[discuss] we need to fix what may be broken
Carlos A. Afonso
ca at cafonso.ca
Fri Apr 18 21:28:07 UTC 2014
David, take a look at this, marking the approval process of LACNIC by
ICANN on Oct.31st, 2002:
On 04/18/2014 05:40 PM, David Conrad wrote:
> On Apr 18, 2014, at 11:53 AM, Barry Shein <bzs at world.std.com> wrote:
>> Since the RIRs are contractual entities of ICANN,
> There might be some disagreement with this statement.
>> and anyone might
>> decide to engage in industry missionary work I don't see how one can
>> say it's beyond ICANN's ability.
> During the Singapore ICANN meeting, I suggested that ICANN should spend as much on IPv6 (and BCP38) evangelism as they spend on new gTLD evangelism. I don't think my suggestion was taken seriously. However, beyond cheerleading, I'm uncertain what ICANN can do.
>> IPv4 addresses have not run out.
> Right - how can a 32-bit integer run out? What has largely "run out" is the free pool of relatively policy-unconstrained unallocated IPv4 addresses. The canonical URL for information about the free pool is http://www.potaroo.net/tools/ipv4/index.html.
>> The average user won't notice until s/he is denied an address.
> The average user will notice either an increase in price or a degradation of service. The price increase will be due to ISPs passing on the cost of having to obtain addresses on the market, deploy really expensive CGN, or deploy IPv6. All three have a cost: it remains to be seen which is lowest. The degradation of service will result from multiple layers of NAT the average (non-IPv6) user will need to traverse. Whether that degradation of service is sufficient to drive IPv6 adoption also remains to be seen.
>> For example one controversial issue in the RIR space is the creation
>> and (if yes) management of orderly secondary IPv4 markets.
>> This seems bigger than something each RIR should just proceed with
>> independently. ICANN is their common denominator for policy.

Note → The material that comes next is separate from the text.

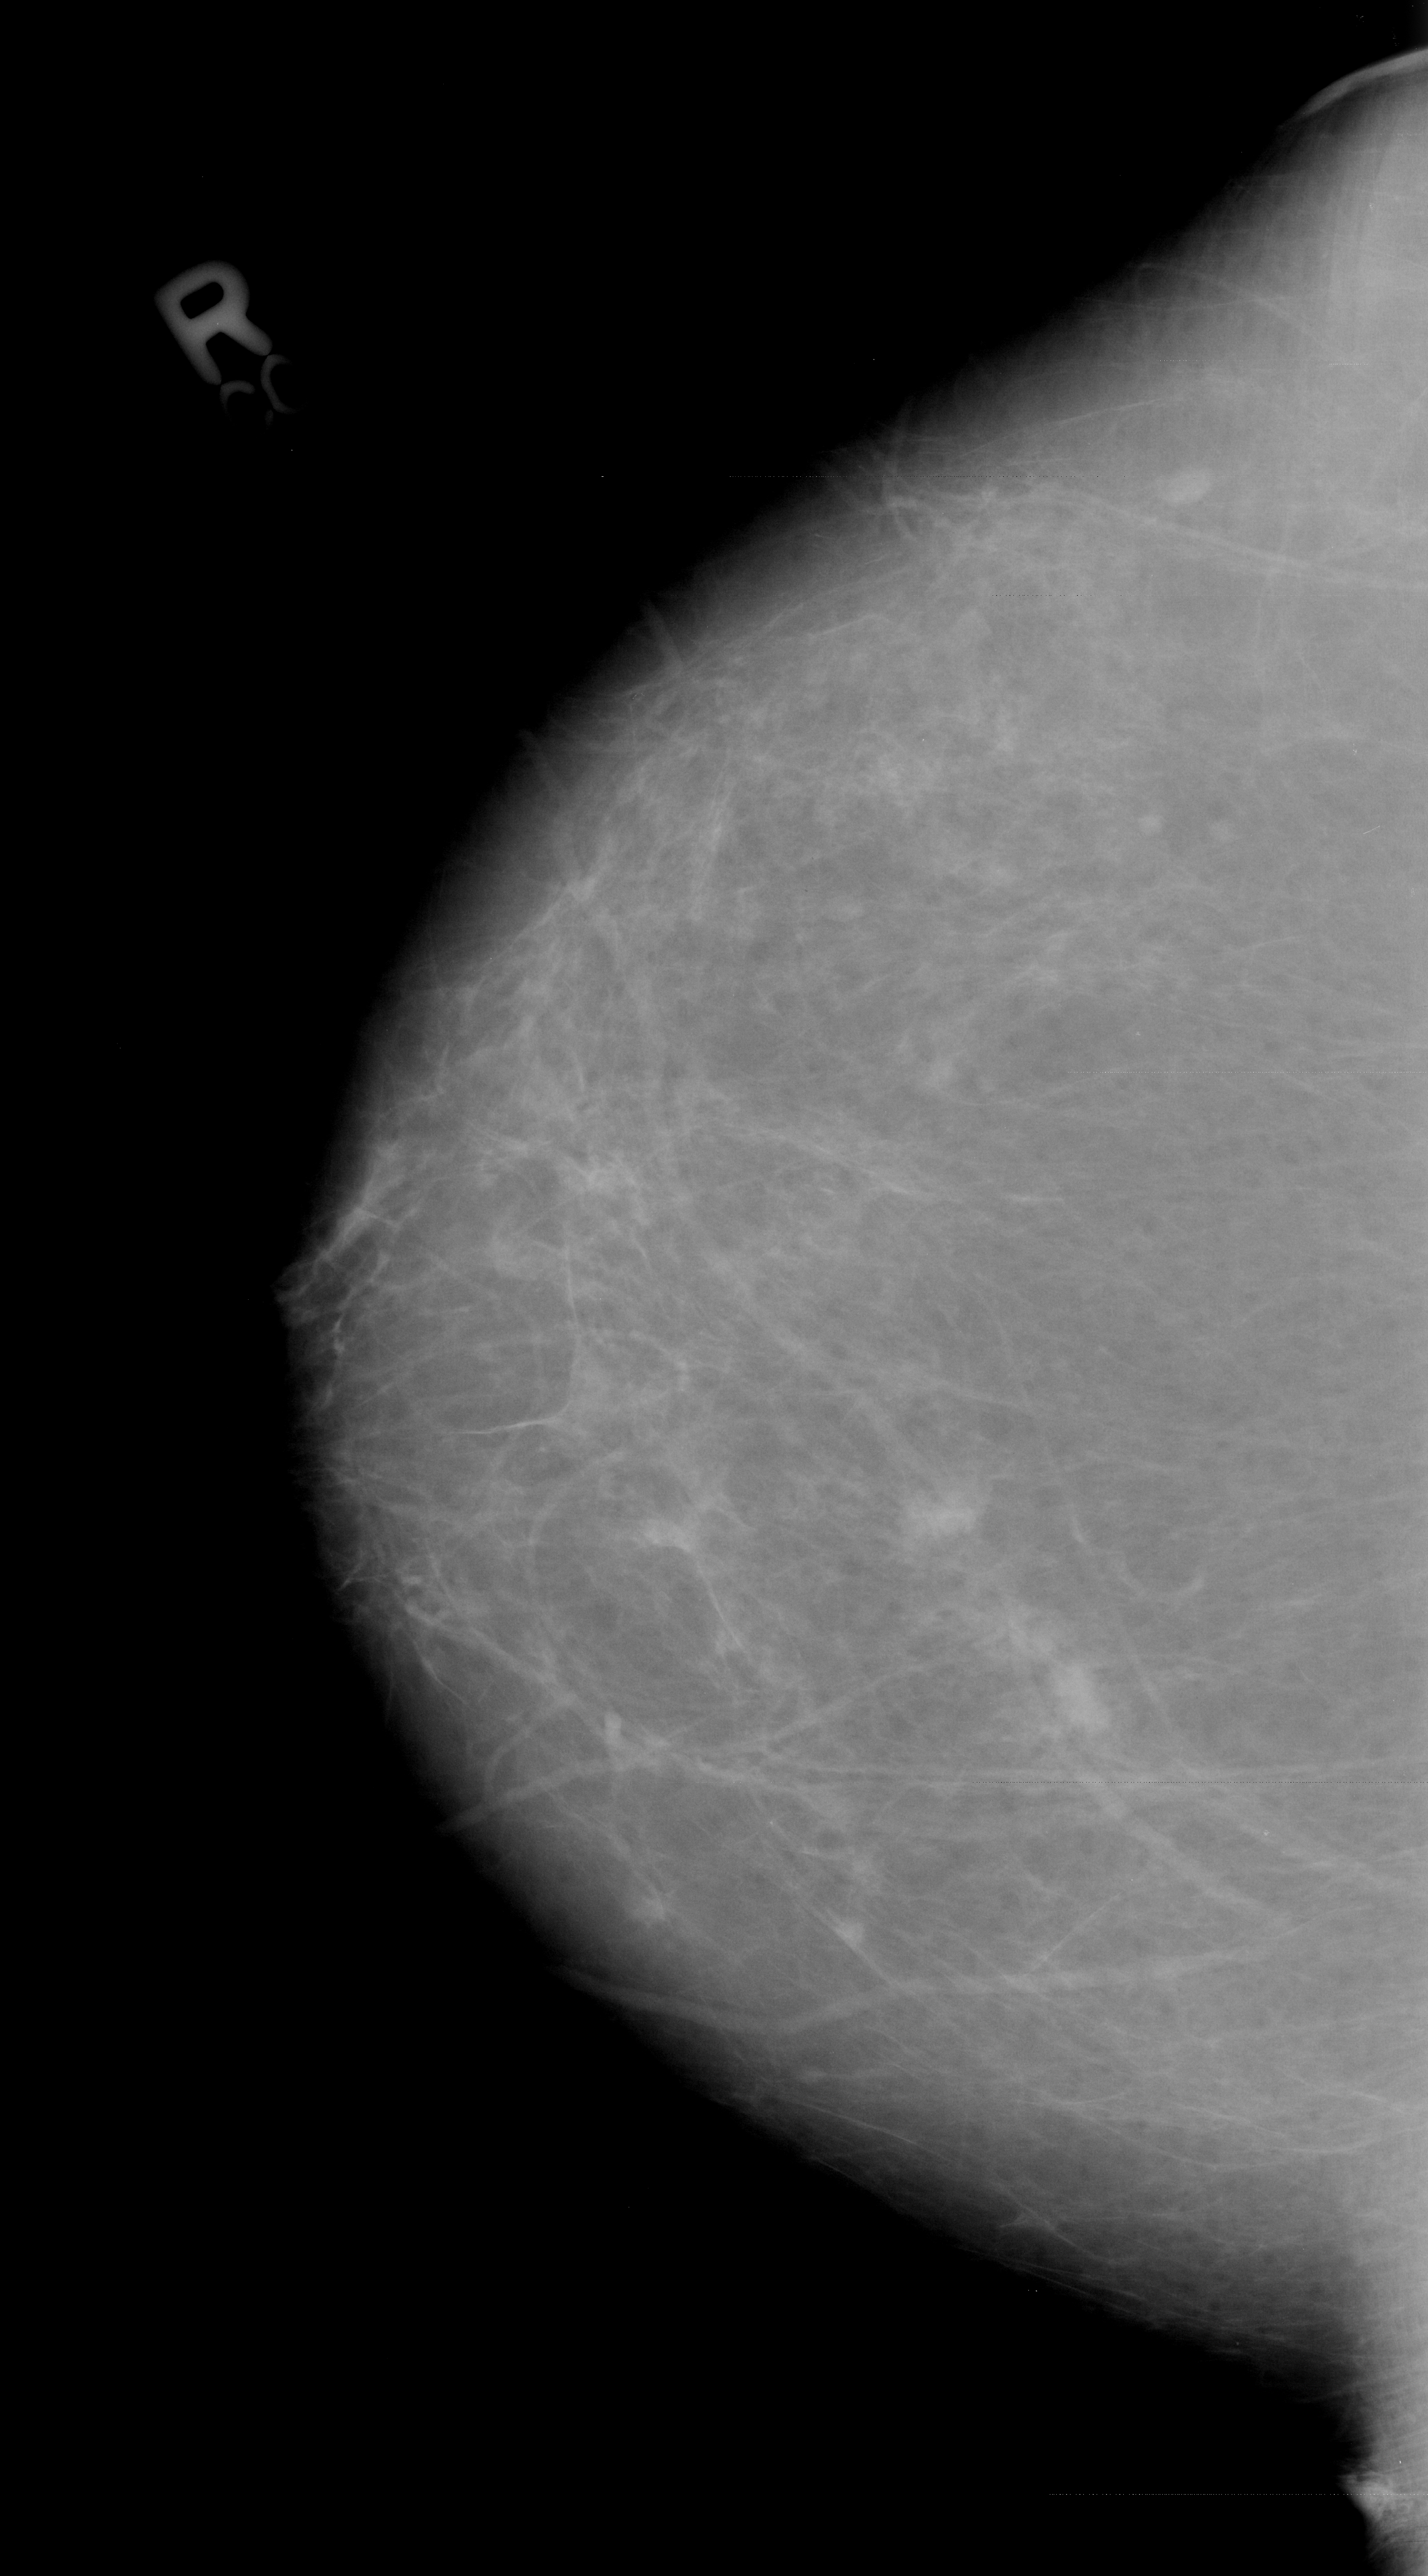
Scanned film-screen mammogram; right breast; CC view; BI-RADS breast density category 1 (scale 1–4).
Radiologist-marked abnormalities on this image: Finding 1 of 2: mass, shape irregular, margins ill defined; BI-RADS assessment category 4; subtlety rating 3 on a 1 (subtle) to 5 (obvious) scale; pathology result (as recorded, not read from the image): malignant. Finding 2 of 2: mass, shape irregular, margins ill defined; BI-RADS assessment category 4; subtlety rating 3 on a 1 (subtle) to 5 (obvious) scale; pathology (as recorded): malignant.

> Not really since this implies a top-down model. ICANN does not control RIR policy. While I might agree secondary IPv4 markets are bigger than something each RIR should proceed with independently, there currently does not exist any mechanism by which that issue can be addressed (pun intended). As some folks on this list can tell you, this is a topic I've beat my head against for more than a decade.